New England is home not only to some of the oldest and largest university presses in the U.S. but to one of the most unique ones—University Press of New England, which represents a consortium of four colleges and universities. In recent years both Harvard and Yale University Press have celebrated their centennials, the MIT Press its golden anniversary.

At Yale, which publishes more than 400 books a year, Leo Damrosch’s Jonathan Swift: His Life and His World won the 2013 National Book Critics Circle Award for Biography, and danah boyd’s It’s Complicated, on how technology affects teen lives, has created what press director John Donatich calls “a maelstrom” of publicity. Since its February publication, boyd’s book has gone back to press four times for a total of 20,000 copies in print.

“Our list is consistently rich in the humanities, social sciences, and physical sciences: art, history, politics, international affairs, religion, literature, economics, media culture, natural sciences,” says Donatich. “We continue to refine our imprint strategy and see the market really making distinctions among the various kinds of books we publish.” Nor has the press ignored regional titles and collaborations. Its co-publication partners include the Yale University Art Gallery, the Yale Center for British Art, and the Beinecke Rare Book and Manuscript Library, and it will copublish a history of the Eugene O’Neill Theater Center, Jeffrey Sweet’s The O’Neill, in May.

For Harvard, which will publish 190 books in 2014, up slightly from years past, the regional influence can be felt in its approach to publishing. “Fealty to tradition is a New England characteristic, and the continued flourishing of such venerable projects as the Loeb Classical Library, founded in 1911, and our overall publishing program’s longstanding strengths in the sciences, humanities, and social sciences suggest that it’s a trait we share,” said publicity manager Phoebe Kosman.

She also attributes some of the press’s new digital projects, including the Digital Loeb Classical Library slated to launch this fall and last year’s digital Dictionary of American Regional English to the “energizing effect” of Boston as a tech center. But Harvard’s list is by no means regional. In spring 2015, it will begin releasing the first titles in the Murty Classical Library of India, which makes the great works of India accessible to English-language readers for the first time.

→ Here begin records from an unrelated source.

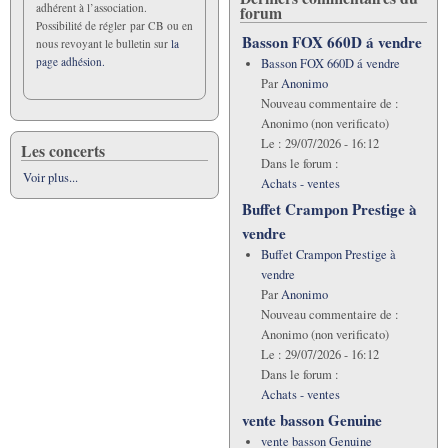
adhérent à l’association.
forum
Possibilité de régler par CB ou en
Basson FOX 660D á vendre
nous revoyant le bulletin sur
la
page adhésion.
Basson FOX 660D á vendre
Par
Anonimo
Nouveau commentaire de :
Anonimo (non verificato)
Le :
29/07/2026 - 16:12
Les concerts
Dans le forum :
Voir plus...
Achats - ventes
Buffet Crampon Prestige à
vendre
Buffet Crampon Prestige à
vendre
Par
Anonimo
Nouveau commentaire de :
Anonimo (non verificato)
Le :
29/07/2026 - 16:12
Dans le forum :
Achats - ventes
vente basson Genuine
vente basson Genuine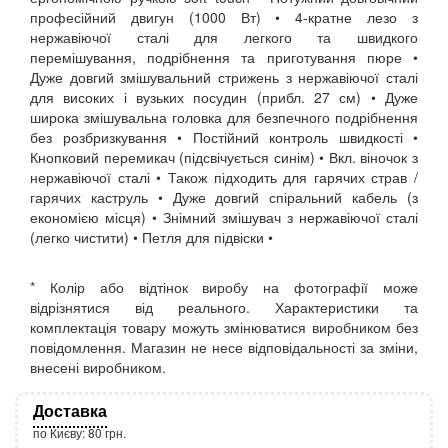
професійний двигун (1000 Вт) • 4-кратне лезо з
нержавіючої сталі для легкого та швидкого
перемішування, подрібнення та приготування пюре •
Дуже довгий змішувальний стрижень з нержавіючої сталі
для високих і вузьких посудин (прибл. 27 см) • Дуже
широка змішувальна головка для безпечного подрібнення
без розбризкування • Постійний контроль швидкості •
Кнопковий перемикач (підсвічується синім) • Вкл. віночок з
нержавіючої сталі • Також підходить для гарячих страв /
гарячих каструль • Дуже довгий спіральний кабель (з
економією місця) • Знімний змішувач з нержавіючої сталі
(легко чистити) • Петля для підвіски •
* Колір або відтінок виробу на фотографії може
відрізнятися від реального. Характеристики та
комплектація товару можуть змінюватися виробником без
повідомлення. Магазин не несе відповідальності за зміни,
внесені виробником.
Доставка
по Києву: 80 грн.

MIT, which is located in the heart of Cambridge’s Tech Square, has also benefited from the area’s talent and creativity, according to editorial director Gita Manaktala. “We’re very lucky to be based at MIT, where so many remarkable collaborations happen, and sometimes they even produce books,” she says, pointing to the recently released The Atlas of Economic Complexity, which resulted from the collaboration of Ricardo Hausmann and his colleagues at Harvard’s Center for International Development and César Hidalgo at MIT’s Media Lab. “Overall, we do strive to reflect some of the ferment and dynamism of MIT. And it’s exciting to see the global uptake of ideas that were conceived and nurtured here. As publishers we have the chance to be part of that process,” Manaktala says.

The press, which will publish 228 books this year, just introduced a series of DRM-free digital excerpts, one-to-three chapters in length, from 50 books on its list, MIT Press BITS. Other upcoming titles include Nathan Eagle and Kate Greene’s Reality Mining: Using Big Data to Engineer a Better World (fall 2014) and Umberto Eco’s How to Write a Thesis (spring 2015), which was first published in Italy in 1977 and has never before been translated into English. The press also has several space titles on its list, including David Meerman Scott and Richard Jurek’s Marketing the Moon, which it is cross-promoting with several other university presses through a newly launched website, University Presses in Space (www.upinspace.org).

At UPNE, publishing is very much a group effort that includes support from indie booksellers, who consult on acquisitions, explains Barbara Briggs, who handles publicity and subsidiary rights for the press, which publishes 30 books a season plus distributed titles. Because of its growing success nationally, this spring UPNE launched its first trade imprint in nearly 20 years, ForeEdge, with James W. Graham’s Victura: The Kennedys, a Sailboat, and the Sea.